TASK STATEMENT -> Reproduce the full listing exactly.

SUPPLIED RECORDS ->
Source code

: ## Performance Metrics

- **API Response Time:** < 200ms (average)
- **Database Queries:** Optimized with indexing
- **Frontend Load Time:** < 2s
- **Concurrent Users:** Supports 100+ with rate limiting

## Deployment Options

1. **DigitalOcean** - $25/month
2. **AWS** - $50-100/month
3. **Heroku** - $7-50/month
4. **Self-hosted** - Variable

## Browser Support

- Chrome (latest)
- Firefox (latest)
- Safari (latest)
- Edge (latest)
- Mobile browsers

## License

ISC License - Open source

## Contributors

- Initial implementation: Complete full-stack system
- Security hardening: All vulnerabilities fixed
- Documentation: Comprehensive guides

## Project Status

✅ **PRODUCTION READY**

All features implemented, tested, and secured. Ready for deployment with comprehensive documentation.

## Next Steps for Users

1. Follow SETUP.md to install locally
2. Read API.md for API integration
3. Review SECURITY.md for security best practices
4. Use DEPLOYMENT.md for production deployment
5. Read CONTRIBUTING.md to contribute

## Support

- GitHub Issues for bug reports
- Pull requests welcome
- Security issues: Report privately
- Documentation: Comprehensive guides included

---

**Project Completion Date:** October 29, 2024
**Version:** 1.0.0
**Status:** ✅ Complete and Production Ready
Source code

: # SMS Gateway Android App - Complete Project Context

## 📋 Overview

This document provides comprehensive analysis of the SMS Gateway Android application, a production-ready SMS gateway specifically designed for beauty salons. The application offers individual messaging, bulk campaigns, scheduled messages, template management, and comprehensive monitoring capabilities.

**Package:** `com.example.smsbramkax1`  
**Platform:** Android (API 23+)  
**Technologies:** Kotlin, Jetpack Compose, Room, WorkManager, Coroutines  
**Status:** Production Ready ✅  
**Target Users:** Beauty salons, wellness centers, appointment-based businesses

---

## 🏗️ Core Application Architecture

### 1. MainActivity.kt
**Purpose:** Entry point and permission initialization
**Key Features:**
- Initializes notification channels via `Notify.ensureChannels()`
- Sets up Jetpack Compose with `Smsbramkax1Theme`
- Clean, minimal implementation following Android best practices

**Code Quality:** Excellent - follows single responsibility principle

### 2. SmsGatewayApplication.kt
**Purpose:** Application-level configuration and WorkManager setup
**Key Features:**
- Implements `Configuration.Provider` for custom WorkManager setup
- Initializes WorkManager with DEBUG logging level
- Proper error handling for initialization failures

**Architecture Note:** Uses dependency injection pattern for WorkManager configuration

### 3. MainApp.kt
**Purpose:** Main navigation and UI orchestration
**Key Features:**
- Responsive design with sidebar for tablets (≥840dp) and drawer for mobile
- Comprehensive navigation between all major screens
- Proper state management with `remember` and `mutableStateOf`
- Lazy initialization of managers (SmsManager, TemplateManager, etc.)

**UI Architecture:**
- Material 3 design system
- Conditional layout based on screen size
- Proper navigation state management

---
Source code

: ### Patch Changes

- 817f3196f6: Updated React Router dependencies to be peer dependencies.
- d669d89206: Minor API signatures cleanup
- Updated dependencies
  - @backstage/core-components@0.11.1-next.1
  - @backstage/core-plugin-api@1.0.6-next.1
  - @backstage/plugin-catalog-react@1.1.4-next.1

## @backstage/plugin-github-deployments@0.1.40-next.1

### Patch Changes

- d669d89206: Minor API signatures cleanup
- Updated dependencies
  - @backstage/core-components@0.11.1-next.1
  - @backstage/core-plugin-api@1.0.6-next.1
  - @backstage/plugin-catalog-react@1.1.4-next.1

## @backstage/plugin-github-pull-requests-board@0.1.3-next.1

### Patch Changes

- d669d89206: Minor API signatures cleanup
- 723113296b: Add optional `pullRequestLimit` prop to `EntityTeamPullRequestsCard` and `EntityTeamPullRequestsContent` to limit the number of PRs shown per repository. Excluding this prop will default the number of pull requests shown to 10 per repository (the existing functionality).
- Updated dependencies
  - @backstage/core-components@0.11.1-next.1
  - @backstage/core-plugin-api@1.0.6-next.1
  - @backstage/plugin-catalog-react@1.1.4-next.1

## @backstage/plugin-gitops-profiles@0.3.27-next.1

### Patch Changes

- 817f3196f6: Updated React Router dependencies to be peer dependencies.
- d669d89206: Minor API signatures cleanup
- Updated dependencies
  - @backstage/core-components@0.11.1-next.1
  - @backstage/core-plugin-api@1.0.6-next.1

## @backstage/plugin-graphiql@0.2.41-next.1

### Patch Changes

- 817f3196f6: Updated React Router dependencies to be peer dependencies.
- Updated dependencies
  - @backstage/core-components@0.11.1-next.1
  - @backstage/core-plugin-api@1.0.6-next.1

RESULT OF THE EXERCISE ->
Source code

: ## Performance Metrics

- **API Response Time:** < 200ms (average)
- **Database Queries:** Optimized with indexing
- **Frontend Load Time:** < 2s
- **Concurrent Users:** Supports 100+ with rate limiting

## Deployment Options

1. **DigitalOcean** - $25/month
2. **AWS** - $50-100/month
3. **Heroku** - $7-50/month
4. **Self-hosted** - Variable

## Browser Support

- Chrome (latest)
- Firefox (latest)
- Safari (latest)
- Edge (latest)
- Mobile browsers

## License

ISC License - Open source

## Contributors

- Initial implementation: Complete full-stack system
- Security hardening: All vulnerabilities fixed
- Documentation: Comprehensive guides

## Project Status

✅ **PRODUCTION READY**

All features implemented, tested, and secured. Ready for deployment with comprehensive documentation.

## Next Steps for Users

1. Follow SETUP.md to install locally
2. Read API.md for API integration
3. Review SECURITY.md for security best practices
4. Use DEPLOYMENT.md for production deployment
5. Read CONTRIBUTING.md to contribute

## Support

- GitHub Issues for bug reports
- Pull requests welcome
- Security issues: Report privately
- Documentation: Comprehensive guides included

---

**Project Completion Date:** October 29, 2024
**Version:** 1.0.0
**Status:** ✅ Complete and Production Ready
Source code

: # SMS Gateway Android App - Complete Project Context

## 📋 Overview

This document provides comprehensive analysis of the SMS Gateway Android application, a production-ready SMS gateway specifically designed for beauty salons. The application offers individual messaging, bulk campaigns, scheduled messages, template management, and comprehensive monitoring capabilities.

**Package:** `com.example.smsbramkax1`  
**Platform:** Android (API 23+)  
**Technologies:** Kotlin, Jetpack Compose, Room, WorkManager, Coroutines  
**Status:** Production Ready ✅  
**Target Users:** Beauty salons, wellness centers, appointment-based businesses

---

## 🏗️ Core Application Architecture

### 1. MainActivity.kt
**Purpose:** Entry point and permission initialization
**Key Features:**
- Initializes notification channels via `Notify.ensureChannels()`
- Sets up Jetpack Compose with `Smsbramkax1Theme`
- Clean, minimal implementation following Android best practices

**Code Quality:** Excellent - follows single responsibility principle

### 2. SmsGatewayApplication.kt
**Purpose:** Application-level configuration and WorkManager setup
**Key Features:**
- Implements `Configuration.Provider` for custom WorkManager setup
- Initializes WorkManager with DEBUG logging level
- Proper error handling for initialization failures

**Architecture Note:** Uses dependency injection pattern for WorkManager configuration

### 3. MainApp.kt
**Purpose:** Main navigation and UI orchestration
**Key Features:**
- Responsive design with sidebar for tablets (≥840dp) and drawer for mobile
- Comprehensive navigation between all major screens
- Proper state management with `remember` and `mutableStateOf`
- Lazy initialization of managers (SmsManager, TemplateManager, etc.)

**UI Architecture:**
- Material 3 design system
- Conditional layout based on screen size
- Proper navigation state management

---
Source code

: ### Patch Changes

- 817f3196f6: Updated React Router dependencies to be peer dependencies.
- d669d89206: Minor API signatures cleanup
- Updated dependencies
  - @backstage/core-components@0.11.1-next.1
  - @backstage/core-plugin-api@1.0.6-next.1
  - @backstage/plugin-catalog-react@1.1.4-next.1

## @backstage/plugin-github-deployments@0.1.40-next.1

### Patch Changes

- d669d89206: Minor API signatures cleanup
- Updated dependencies
  - @backstage/core-components@0.11.1-next.1
  - @backstage/core-plugin-api@1.0.6-next.1
  - @backstage/plugin-catalog-react@1.1.4-next.1

## @backstage/plugin-github-pull-requests-board@0.1.3-next.1

### Patch Changes

- d669d89206: Minor API signatures cleanup
- 723113296b: Add optional `pullRequestLimit` prop to `EntityTeamPullRequestsCard` and `EntityTeamPullRequestsContent` to limit the number of PRs shown per repository. Excluding this prop will default the number of pull requests shown to 10 per repository (the existing functionality).
- Updated dependencies
  - @backstage/core-components@0.11.1-next.1
  - @backstage/core-plugin-api@1.0.6-next.1
  - @backstage/plugin-catalog-react@1.1.4-next.1

## @backstage/plugin-gitops-profiles@0.3.27-next.1

### Patch Changes

- 817f3196f6: Updated React Router dependencies to be peer dependencies.
- d669d89206: Minor API signatures cleanup
- Updated dependencies
  - @backstage/core-components@0.11.1-next.1
  - @backstage/core-plugin-api@1.0.6-next.1

## @backstage/plugin-graphiql@0.2.41-next.1

### Patch Changes

- 817f3196f6: Updated React Router dependencies to be peer dependencies.
- Updated dependencies
  - @backstage/core-components@0.11.1-next.1
  - @backstage/core-plugin-api@1.0.6-next.1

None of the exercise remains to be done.